China’s Hunan province has rejected a gay rights activist’s application to register his group as a charity organization, citing homosexuality was ‘against spiritual civilization construction’ and ‘in violation of morals’.
The Hunan Provincial Civil Affairs Department’s written reply, dated Nov 29, was ‘the first to spell out such a stance in an official document’, according to Xiang Yuhan.
‘It is discrimination against homosexuality,’ he said.
This came despite a pledge from the ruling Community Party to stimulate the vitality of social organizations.
Beijing normally adopts a ‘don’t tell, don’t ask’ attitude when it comes to LGBTI issues, but it is understood to be studying on a national level where to allow gay rights group to register.
Come January, other state could follow Hunan’s practice, Xiang tells Gay Star News, as he prepares his next moves.
Xiang currently runs a news website called ‘Hunan with Love’. He wants to register his group Changsha Comrades Center to combat prejudice and spread understanding in society.

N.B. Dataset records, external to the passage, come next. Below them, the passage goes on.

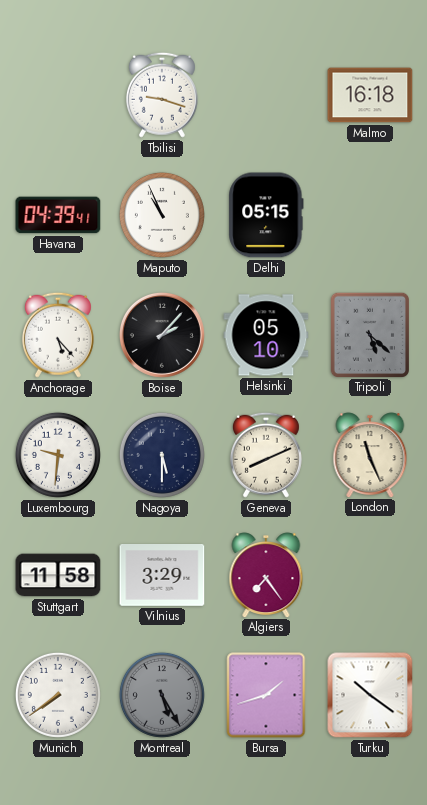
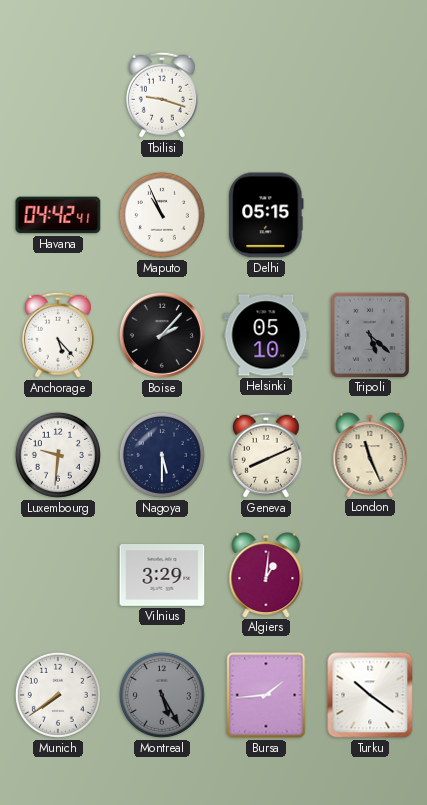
Malmo: 16:18 -> none
Havana: 04:39 -> 04:42
Stuttgart: 11:58 -> none
Algiers: 7:24 -> 1:01
Bursa: 1:42 -> 1:44
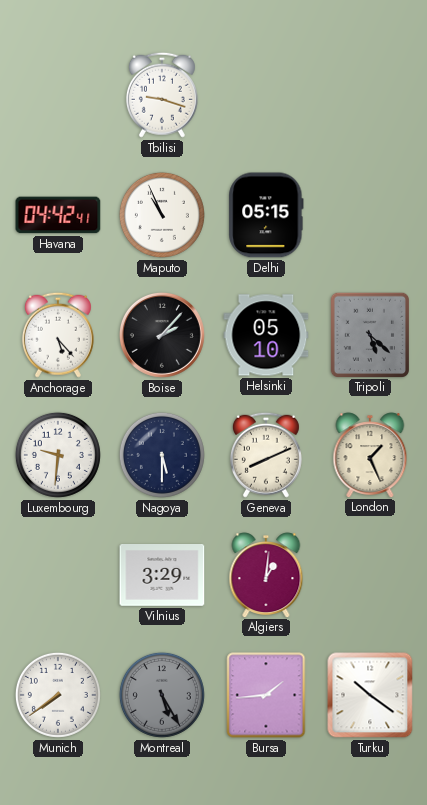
London: 11:26 -> 1:26
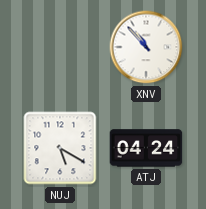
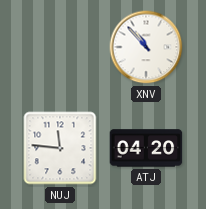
NUJ: 5:20 -> 11:46
ATJ: 04:24 -> 04:20
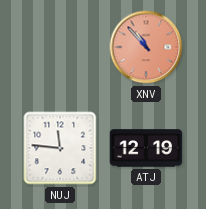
XNV dial: white -> salmon
ATJ: 04:20 -> 12:19
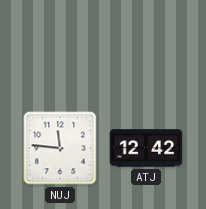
XNV: 10:53 -> none
ATJ: 12:19 -> 12:42
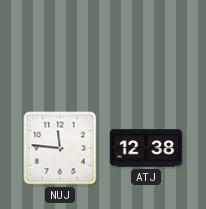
ATJ: 12:42 -> 12:38
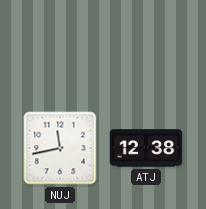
NUJ: 11:46 -> 11:43
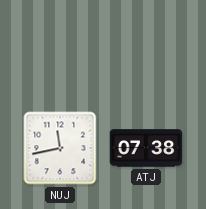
ATJ: 12:38 -> 07:38
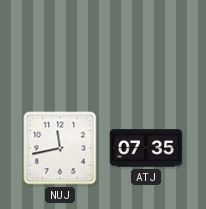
ATJ: 07:38 -> 07:35
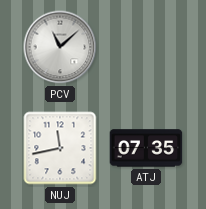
PCV: none -> 11:08
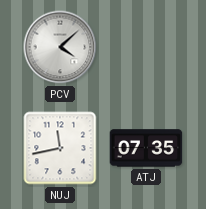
PCV: 11:08 -> 4:08
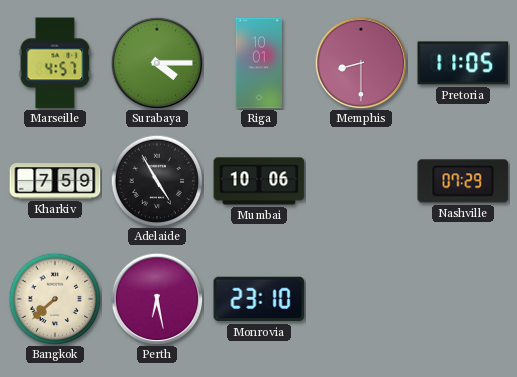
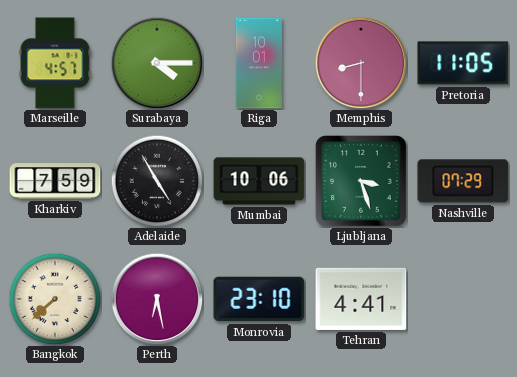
Ljubljana: none -> 3:27
Tehran: none -> 4:41
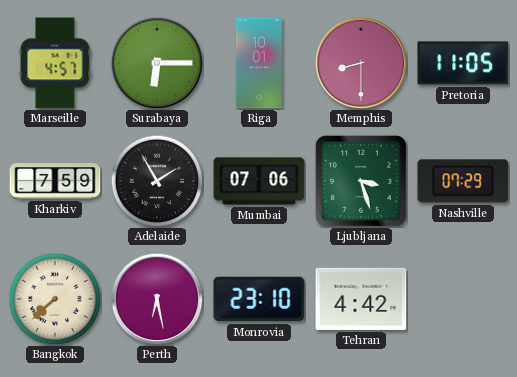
Surabaya: 4:15 -> 6:15
Adelaide: 4:55 -> 1:55
Mumbai: 10:06 -> 07:06
Tehran: 4:41 -> 4:42
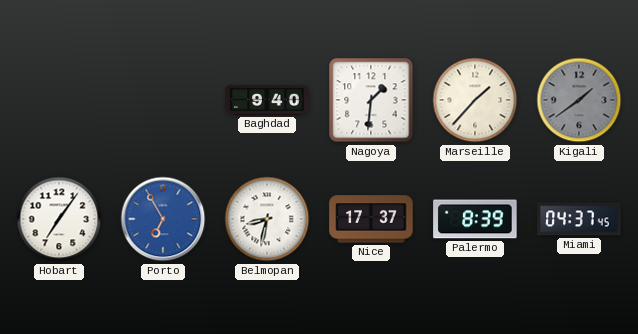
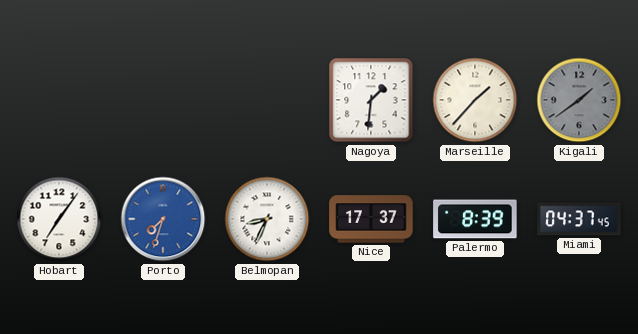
Baghdad: 9:40 -> none
Porto: 6:55 -> 7:33
Belmopan: 8:32 -> 8:34
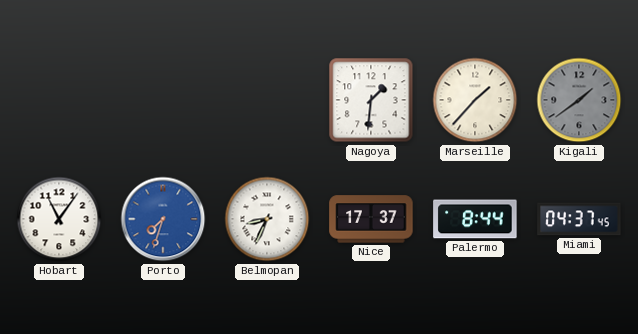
Hobart: 7:06 -> 11:06
Palermo: 8:39 -> 8:44
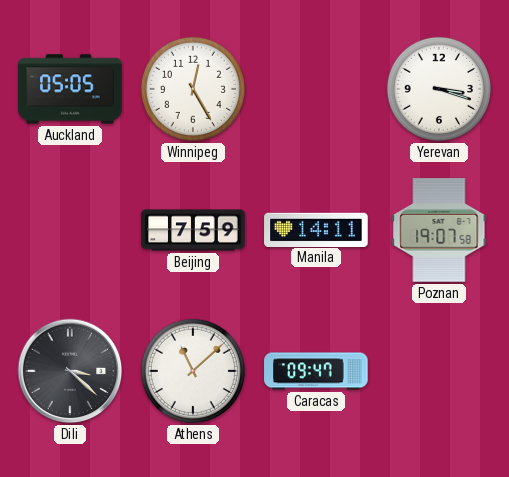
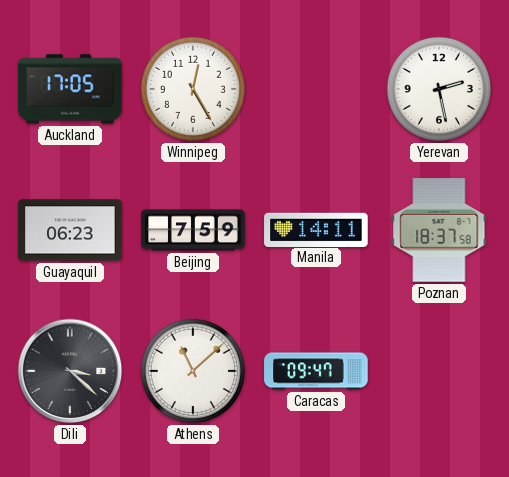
Auckland: 05:05 -> 17:05
Yerevan: 3:18 -> 2:28
Guayaquil: none -> 06:23
Poznan: 19:07 -> 18:37
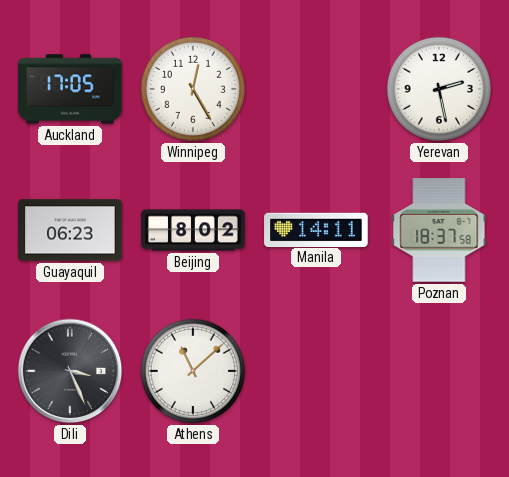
Beijing: 7:59 -> 8:02
Dili: 3:22 -> 3:26
Caracas: 09:47 -> none
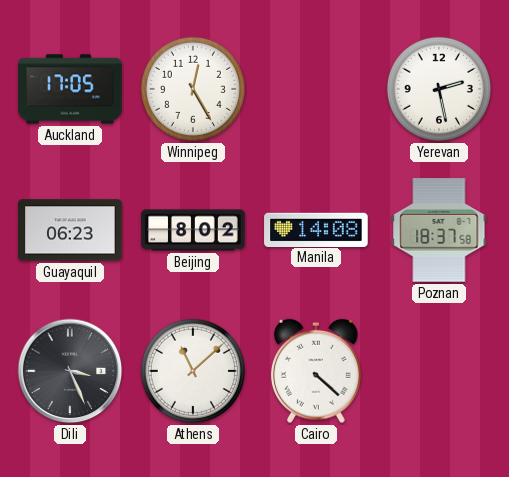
Manila: 14:11 -> 14:08
Cairo: none -> 4:22
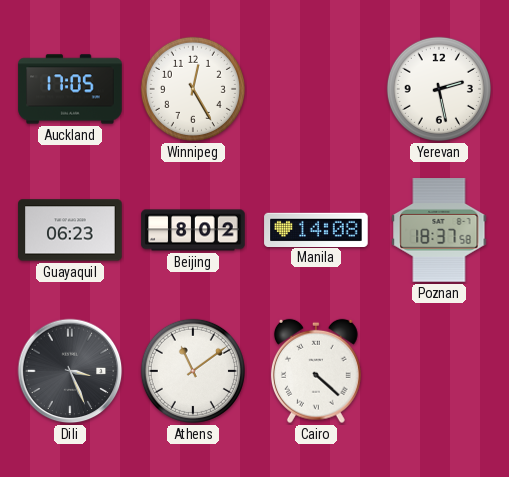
Athens: 11:08 -> 11:09
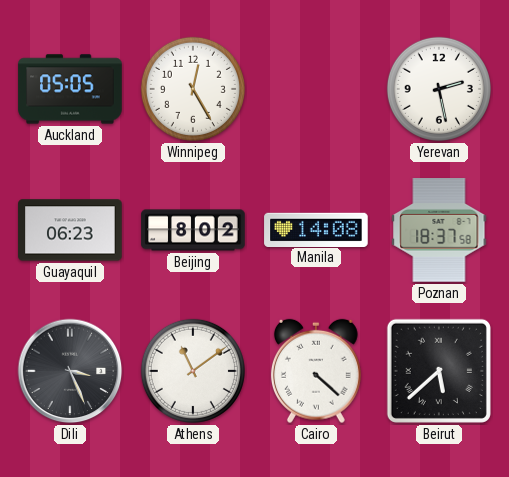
Auckland: 17:05 -> 05:05
Beirut: none -> 5:38
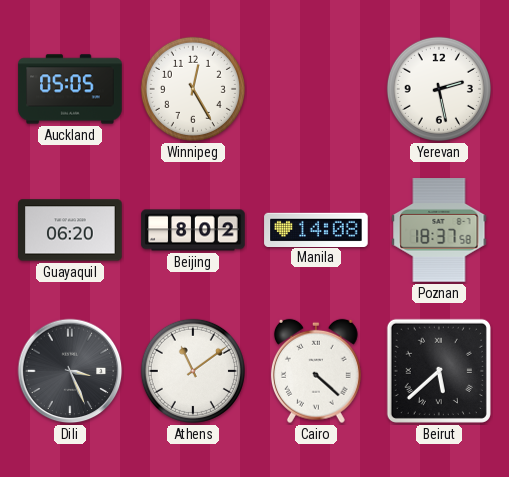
Guayaquil: 06:23 -> 06:20
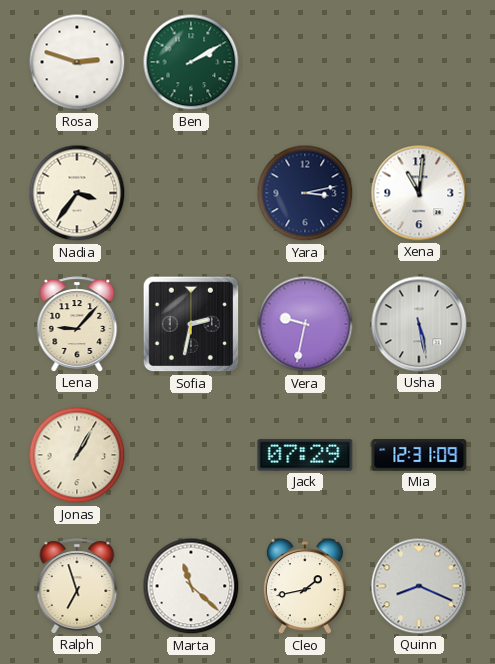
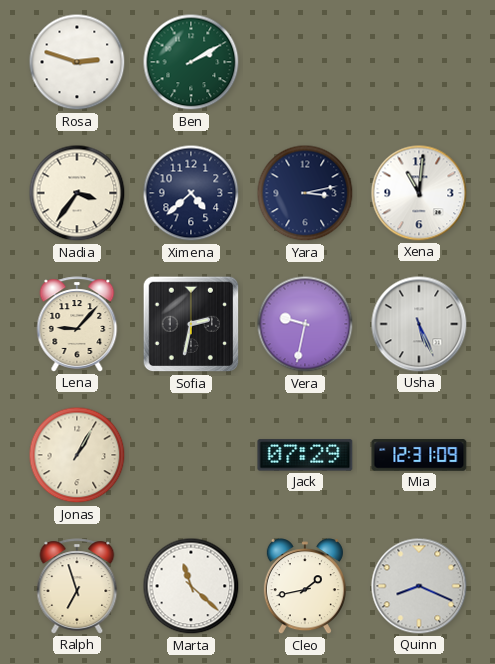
Ximena: none -> 4:38
Usha: 5:28 -> 5:26
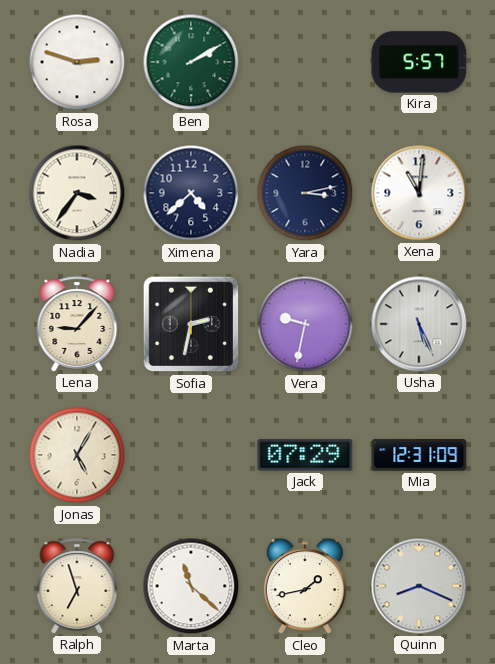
Kira: none -> 5:57
Jonas: 1:05 -> 5:05
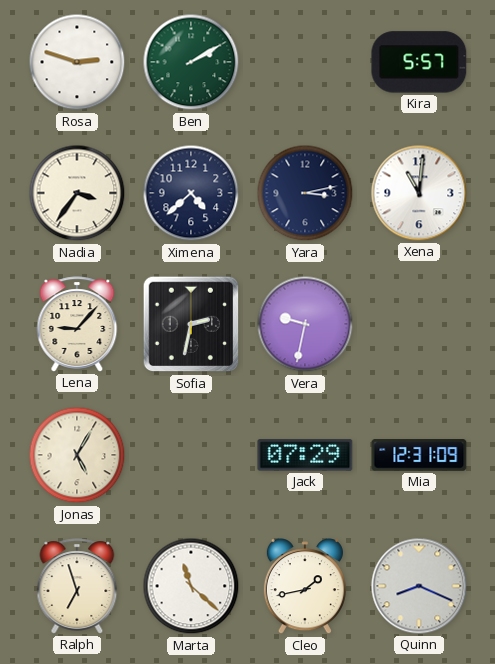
Usha: 5:26 -> none
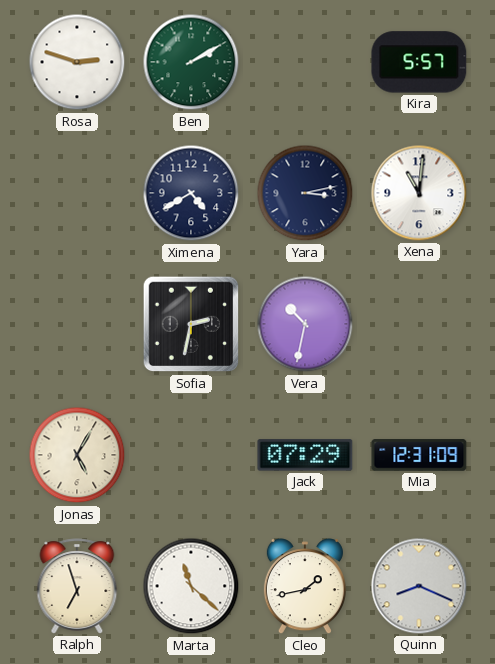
Nadia: 3:36 -> none
Ximena: 4:38 -> 4:40
Lena: 9:07 -> none
Vera: 9:32 -> 10:32
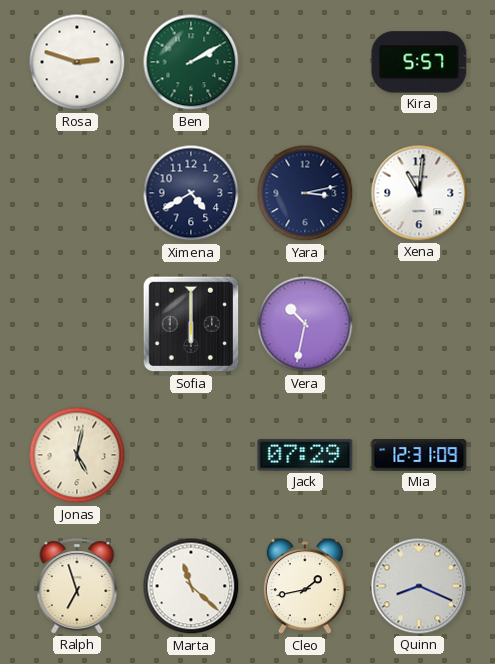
Sofia: 2:32 -> 6:00
Jonas: 5:05 -> 5:02
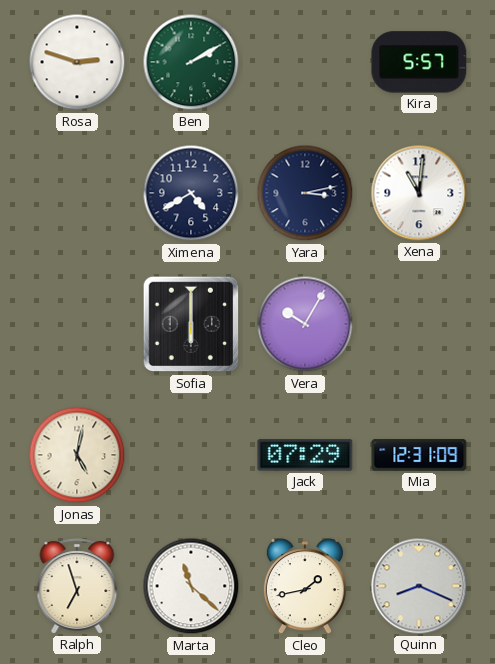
Vera: 10:32 -> 10:05
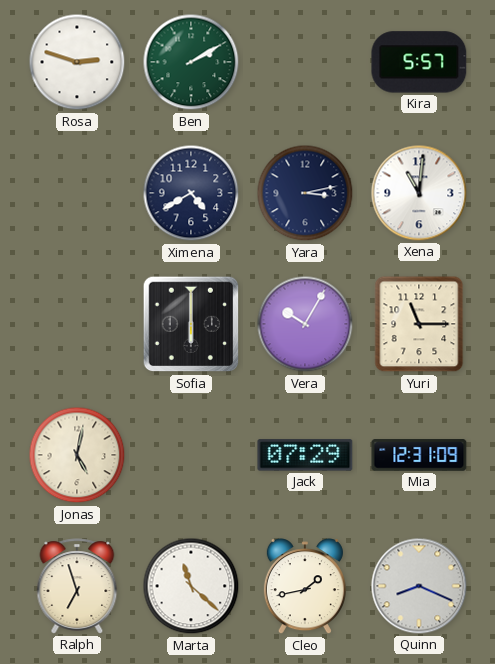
Yuri: none -> 11:15
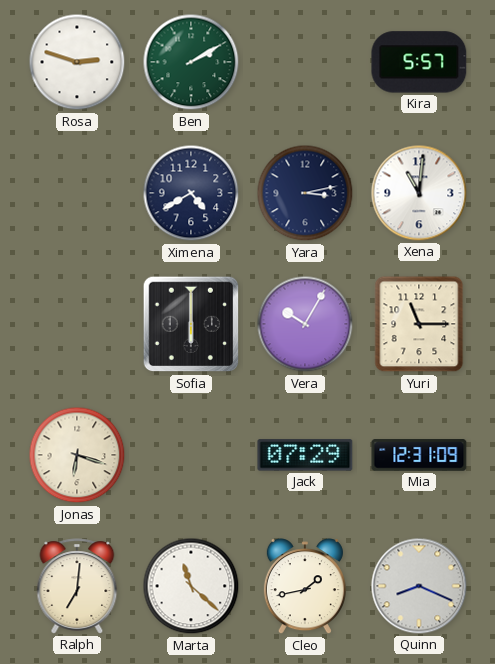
Jonas: 5:02 -> 6:18
Ralph: 6:57 -> 7:01
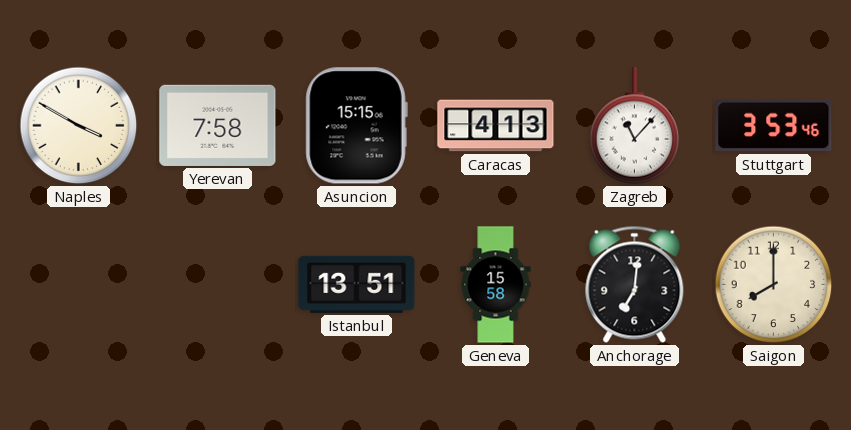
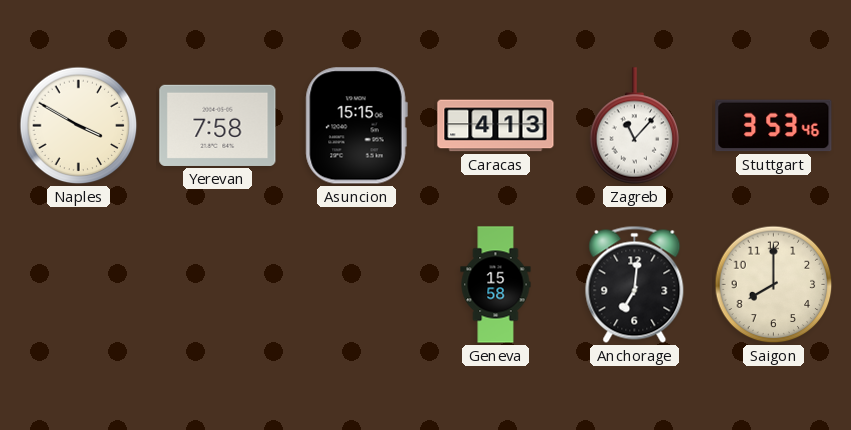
Istanbul: 13:51 -> none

‘If we can civilly register, it means first we will qualify for a legal document for charity organizations,’ he said. ‘There’ll also be tax exemptions and we’ll enjoy convenience in all our activities.’
However, the same provincial government that detained Xiang in an IDAHO march earlier this year turned him down outright.
‘Marriage must be between a man and a woman and the Marriage Law does not recognize homosexual relations,’ the official rejection reads. ‘Therefore there is no legal basis for setting up a social organization for homosexuals.’
‘Social organizations must respect the constitution, the law, regulations and policies and may not violate social morals and customs, and homosexuality contradicts our country’s traditional culture and spiritual civilization construction so a group cannot be set up.’
Homosexuality has been recorded in historical records since ancient times and since, so there is nothing un-Chinese about it, Xiang counters.
He also points out there is nowhere in the constitution, laws or regulations which says homosexuality is against social morals or customs. As Changsha Comrades Center is only looking to do charity activities, whether the laws allow same-sex marriage is indeed largely irrelevant.